As an unsmiling Timothy J. McVeigh faced jurors for a final time before they began considering his fate on Friday, he knew he had received the best defense that taxpayer dollars could buy.
“He feels good,” Stephen Jones, McVeigh’s court-appointed defense attorney, said afterward.
The American public should feel good, too, about money well spent, other lawyers and legal observers said. Regardless of the outcome in the case, the defense team’s ability to keep up with the government’s massive investigation into the Oklahoma City bombing should allow confidence in the verdict.
“This was the most outrageous, most public murder case in history, and the money spent to defend Tim McVeigh means no one can say he was discriminated against,” said Garvin Isaacs, a defense lawyer in Oklahoma City.
Still, some victims of the blast that killed 168 and injured hundreds on April 19, 1995, resent the huge expenditures. The trial was transferred from Oklahoma City to get a more impartial jury pool, and most relatives and victims have had to pay their way to Denver.

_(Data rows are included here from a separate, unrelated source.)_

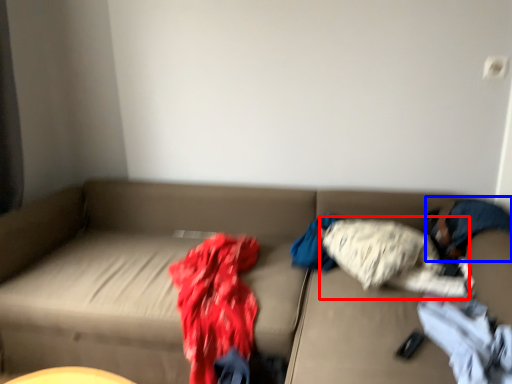
Question: Which of the following is the farthest to the observer, clothing (highlighted by a red box) or person (highlighted by a blue box)?

Choices:
 (A) clothing
 (B) person

Answer: (A)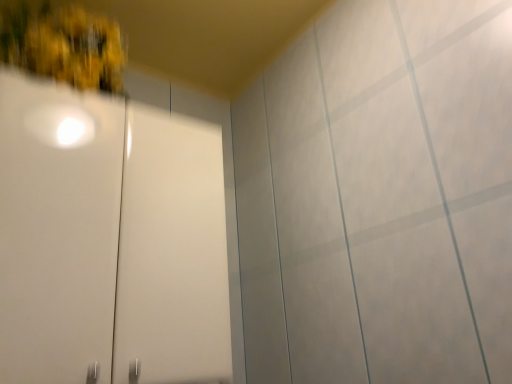
This screenshot has height=384, width=512. I want to click on white glossy cabinet at upper left, so click(109, 242).

Consider the image. Measure the distance between white glossy cabinet at upper left and camera.

white glossy cabinet at upper left is 25.18 inches from camera.

Describe the element at coordinates (109, 242) in the screenshot. The height and width of the screenshot is (384, 512). I see `white glossy cabinet at upper left` at that location.

Locate an element on the screen. The width and height of the screenshot is (512, 384). white glossy cabinet at upper left is located at coordinates (109, 242).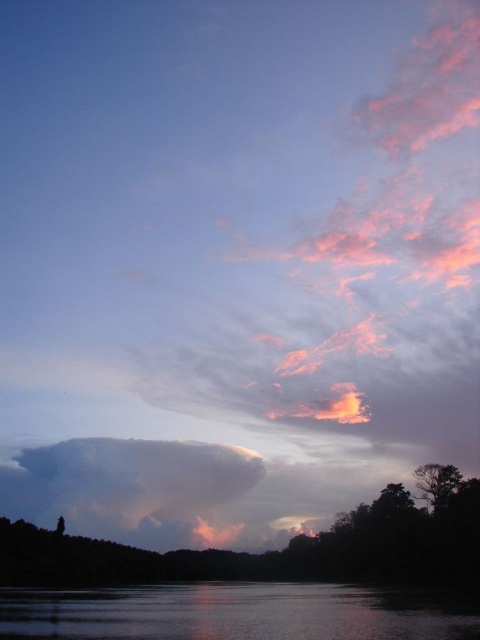
You are an artist trying to paint the sunset scene. You want to ensure that the glistening water at lower center and the smokey gray cloud at center are positioned correctly. Based on the scene description, which object should appear closer to the viewer?

The glistening water at lower center should appear closer to the viewer because it is positioned in front of the smokey gray cloud at center.

You are standing at the edge of the water in the sunset scene. You notice a point marked at coordinates point [233,612]. Based on the scene description, what does this point likely represent?

The point [233,612] likely represents the glistening water at lower center as described in the scene.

Dr. Paul Heath, president of the Oklahoma City Murrah Building Survivors Association, said he found it ironic that the same government that McVeigh allegedly hated enough to murder innocent people then paid to defend him.

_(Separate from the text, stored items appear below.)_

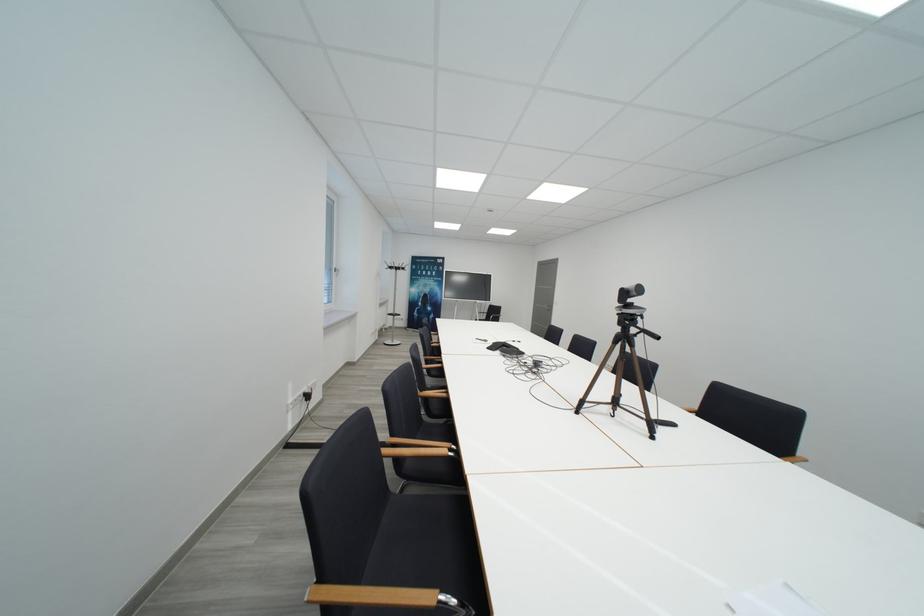
Find where to resting arm the wooden chair armrest. Please return your answer as a coordinate pair (x, y).

(385, 598)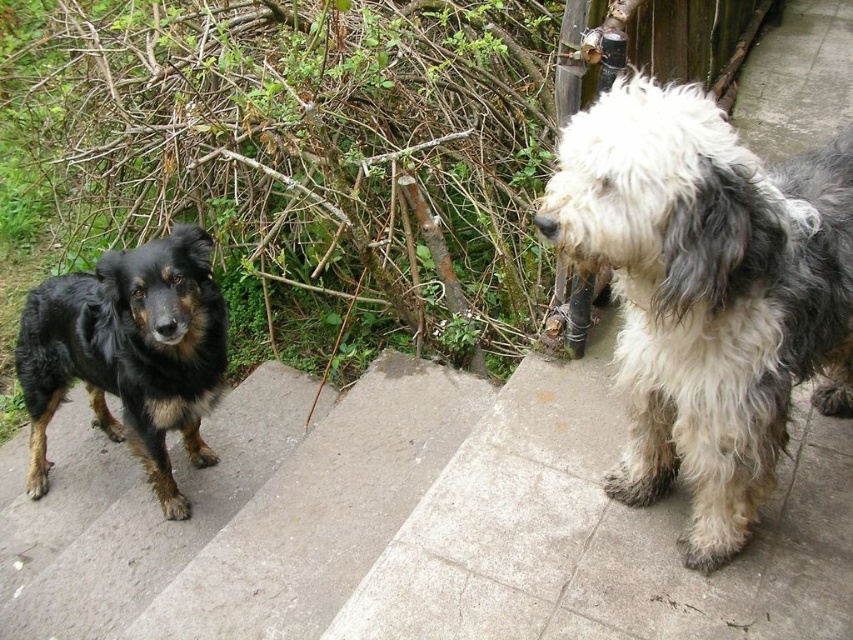
You are a small robot with a width of 12 inches. You need to move from the concrete stairs at lower left to the shaggy black dog at left. Can you fit through the space between them?

The distance between the concrete stairs at lower left and the shaggy black dog at left is 18.15 inches, which is wider than your 12 inch width. Yes, you can fit through the space between them.

You are a photographer trying to capture both the white and gray fluffy dog at upper right and the shaggy black dog at left in a single shot. Which dog should you focus on first to ensure both are in clear focus?

You should focus on the shaggy black dog at left first because it is farther away from the viewer than the white and gray fluffy dog at upper right, ensuring depth of field captures both.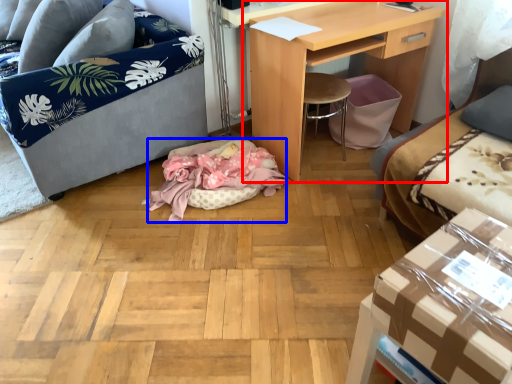
Question: Which point is closer to the camera, desk (highlighted by a red box) or cat bed (highlighted by a blue box)?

Just how much money has gone toward prosecuting and defending McVeigh is unclear, because U.S. District Judge Richard P. Matsch has refused to disclose the amounts. Estimates start at $30 million for the government, $10 million for the defense - far more than is typically spent in a capital murder case.
What is known is that Matsch has allowed Jones to assemble a 14-member team of lawyers backed by six other lawyers and a small support staff. Since January, when Jones relocated most of his office from Enid, Okla., the government has paid the rent on the team’s offices, as well as for its meals and hotels. Jones and three other lawyers earn $125 an hour; while some earn as little as $10 an hour, most of the others are paid $55 to $85 an hour.
It’s a deal few murder defendants get.
Scott Wallace, director of defender services at the National Legal Aid and Defender Association in Washington, noted that 99 percent of all murder cases are tried at the local level and that state or county caps for court-appointed attorneys can be as low as $1,000 a case. With murder cases taking an average of 500 hours to prepare, he added, that works out to $2 an hour for the attorney.
“Lawyers are either getting massively under-compensated or taking these cases pro bono, which means that murder cases are attracting a bunch of saints or hacks who are willing to do it for rock-bottom prices by spending less time than they ought to preparing,” Wallace said.